-- What needs to be done --
Everything from the line holding "focal_35mm: 200" through the last line of the records should be repeated word for word, and pictures should be omitted.

-- Source information --
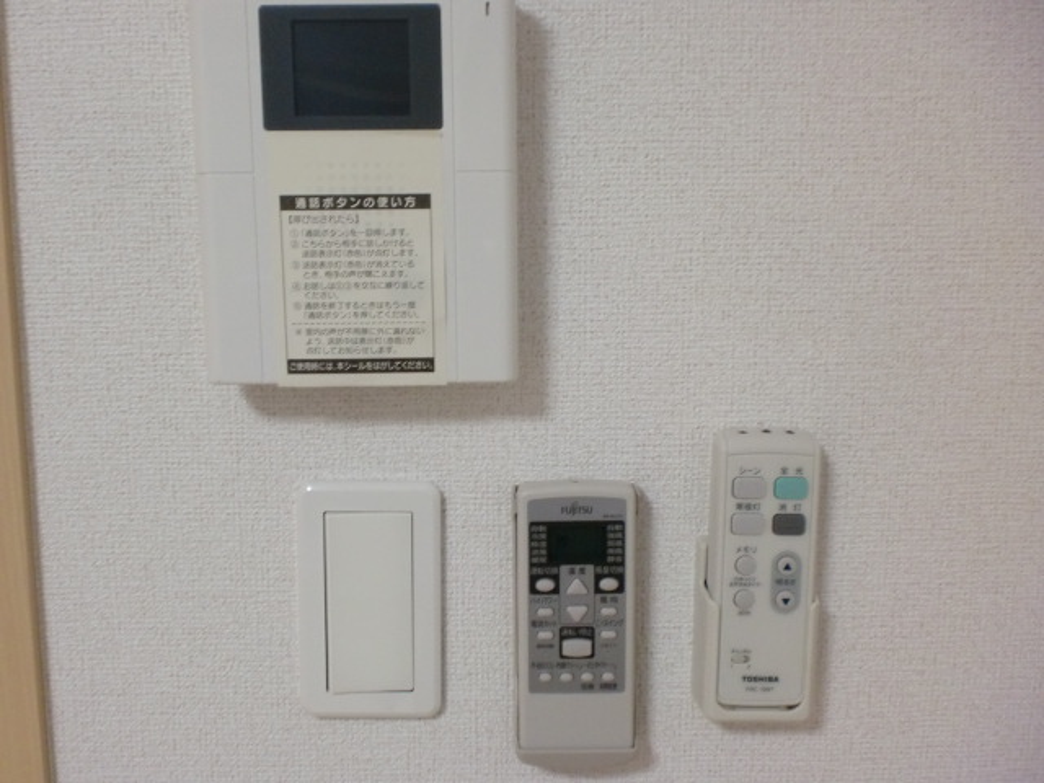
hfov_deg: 52.6
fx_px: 1056
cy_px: 392
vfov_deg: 40.7
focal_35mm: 35
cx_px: 522
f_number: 3.1
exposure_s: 1/60
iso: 250
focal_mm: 6.3
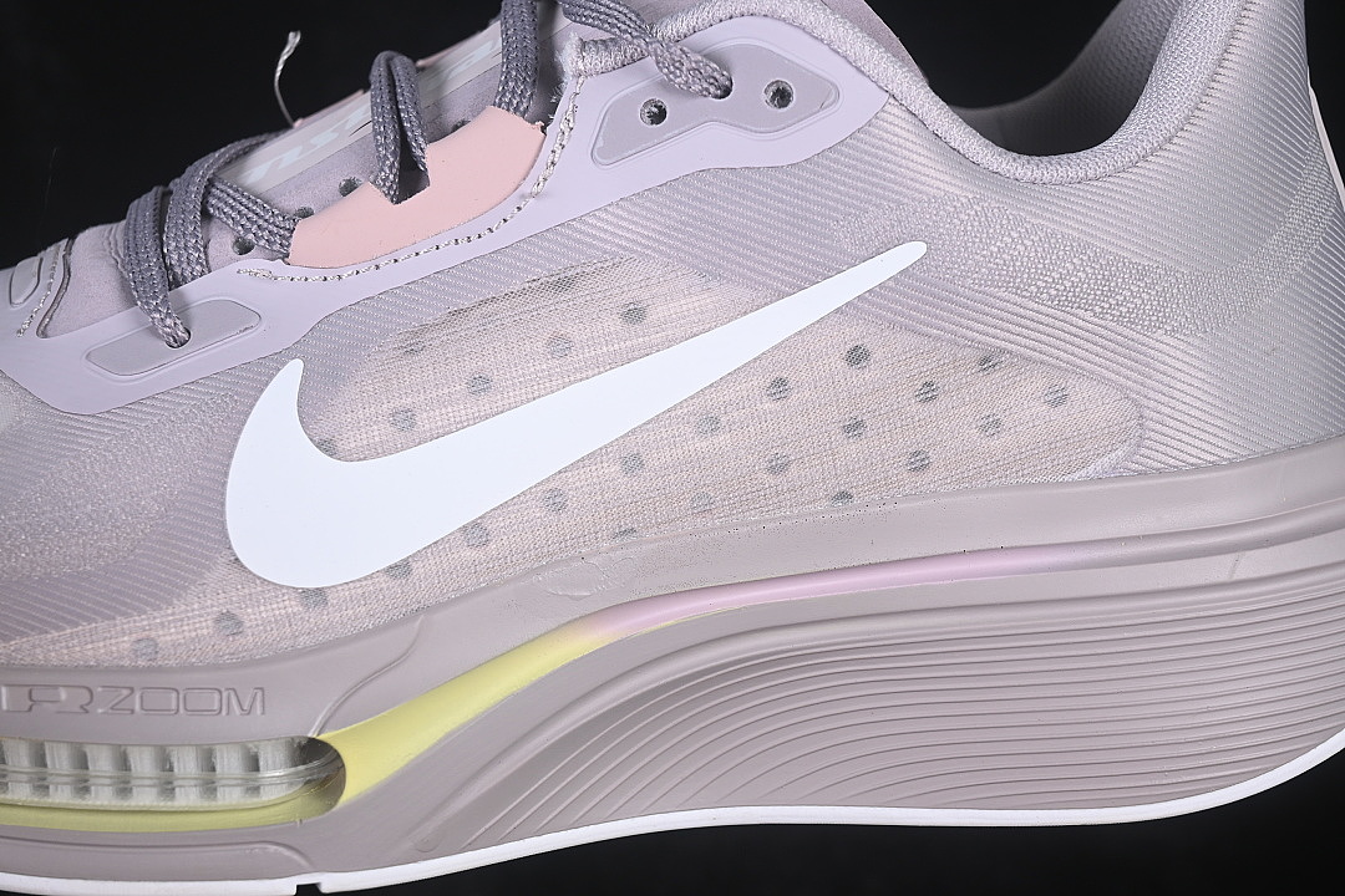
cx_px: 672
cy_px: 448
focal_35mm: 75
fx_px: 2802
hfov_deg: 27.0
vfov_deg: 18.2
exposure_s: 1/80
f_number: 7.1
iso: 160
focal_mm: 50
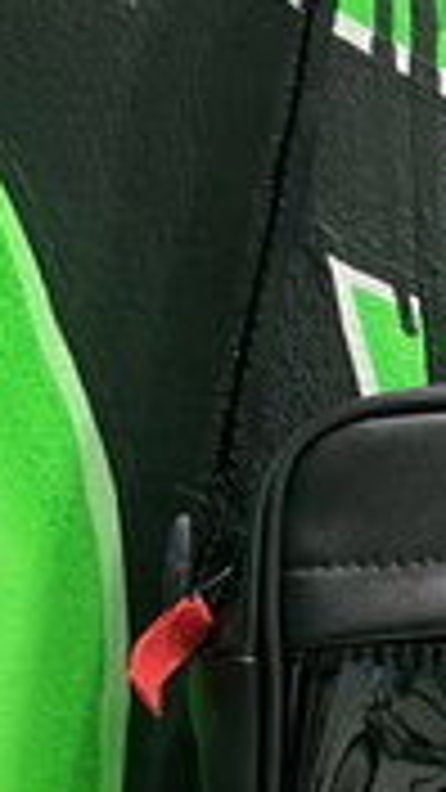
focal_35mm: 86
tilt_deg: +4.6
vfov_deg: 24.5
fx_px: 1808
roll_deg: +3.5
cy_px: 578
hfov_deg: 13.5
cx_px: 608
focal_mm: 5.1
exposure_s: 1/50
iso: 125
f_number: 1.6
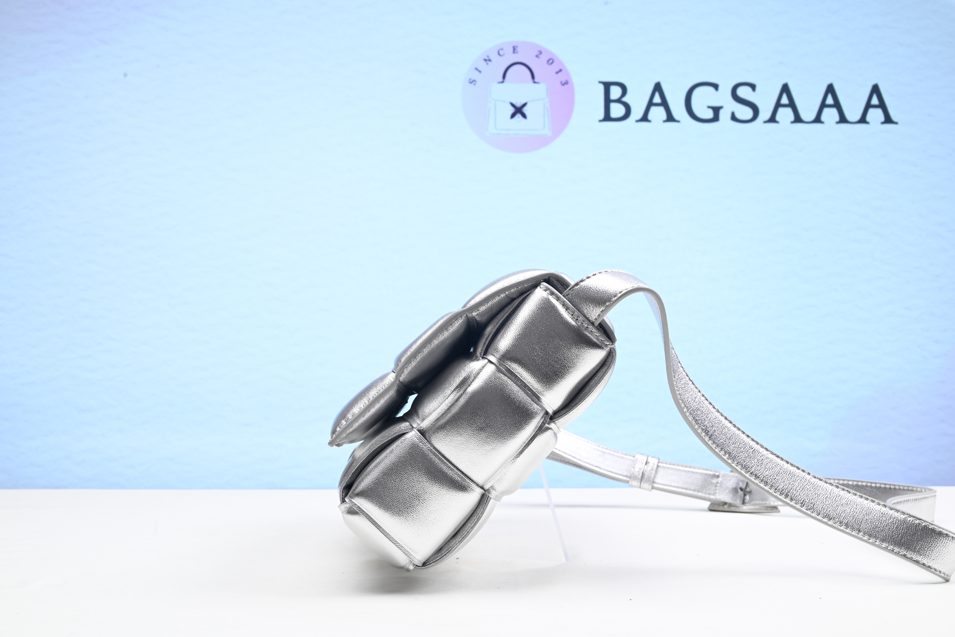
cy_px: 318
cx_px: 478
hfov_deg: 49.5
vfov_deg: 34.2
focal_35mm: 39
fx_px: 1035
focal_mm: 39
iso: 100
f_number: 16
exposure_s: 1/2
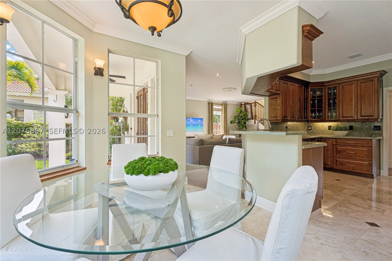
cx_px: 196
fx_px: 174
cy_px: 130
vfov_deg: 73.7
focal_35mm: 16
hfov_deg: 96.7
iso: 125
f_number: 11
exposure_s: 1/10
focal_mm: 16
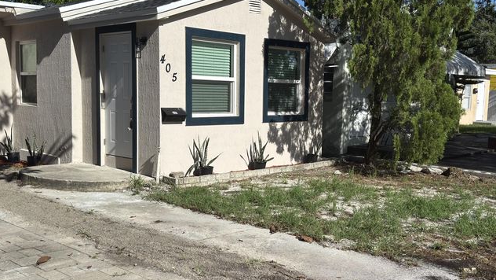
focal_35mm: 43
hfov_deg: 47.3
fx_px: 566
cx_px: 249
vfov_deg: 27.7
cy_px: 158
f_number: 1.78
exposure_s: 1/11628
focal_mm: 6.76
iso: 100
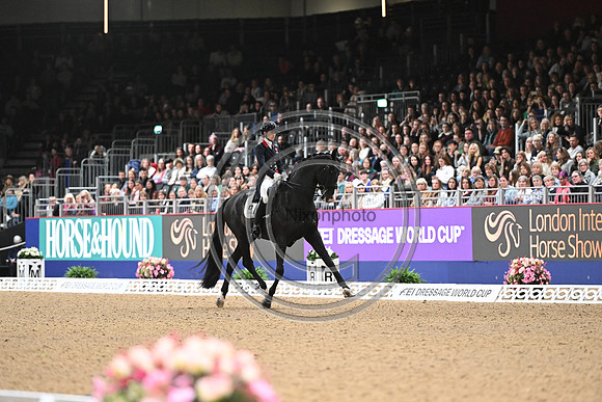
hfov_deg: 10.3
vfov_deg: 6.9
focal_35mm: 200
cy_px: 201
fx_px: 3345
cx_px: 301
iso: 6400
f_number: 3.5
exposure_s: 1/800
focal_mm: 200
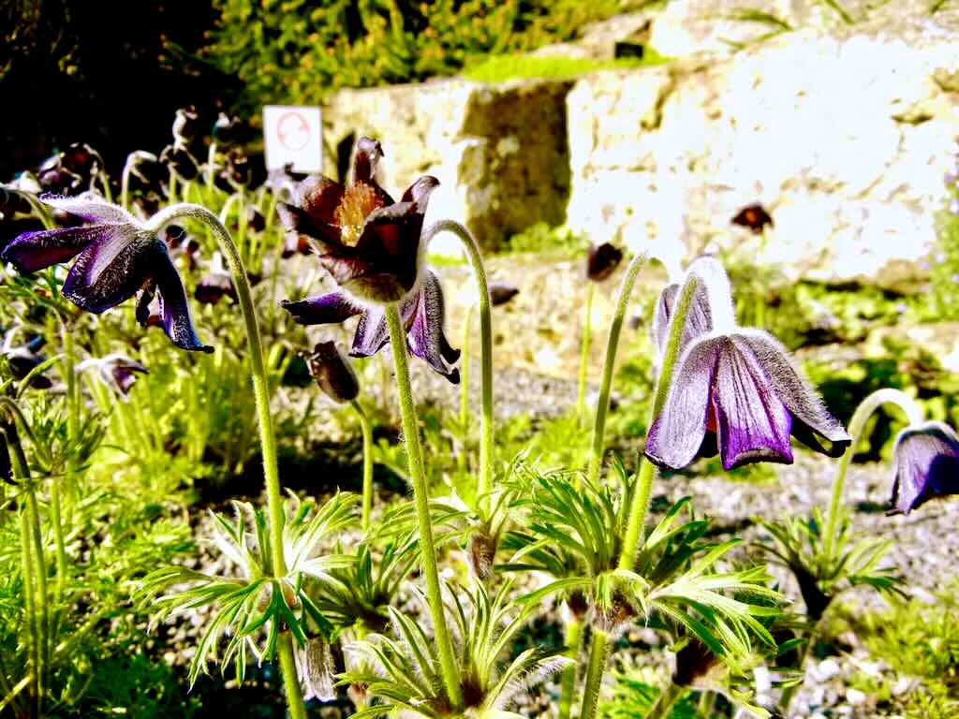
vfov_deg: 46.8
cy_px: 360
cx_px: 480
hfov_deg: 60.0
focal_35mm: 30
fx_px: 831
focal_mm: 5.4
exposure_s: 1/314
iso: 160
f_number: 3.5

-- Task answer --
focal_35mm: 200
cy_px: 201
fx_px: 3345
cx_px: 301
iso: 6400
f_number: 3.5
exposure_s: 1/800
focal_mm: 200
vfov_deg: 46.8
cy_px: 360
cx_px: 480
hfov_deg: 60.0
focal_35mm: 30
fx_px: 831
focal_mm: 5.4
exposure_s: 1/314
iso: 160
f_number: 3.5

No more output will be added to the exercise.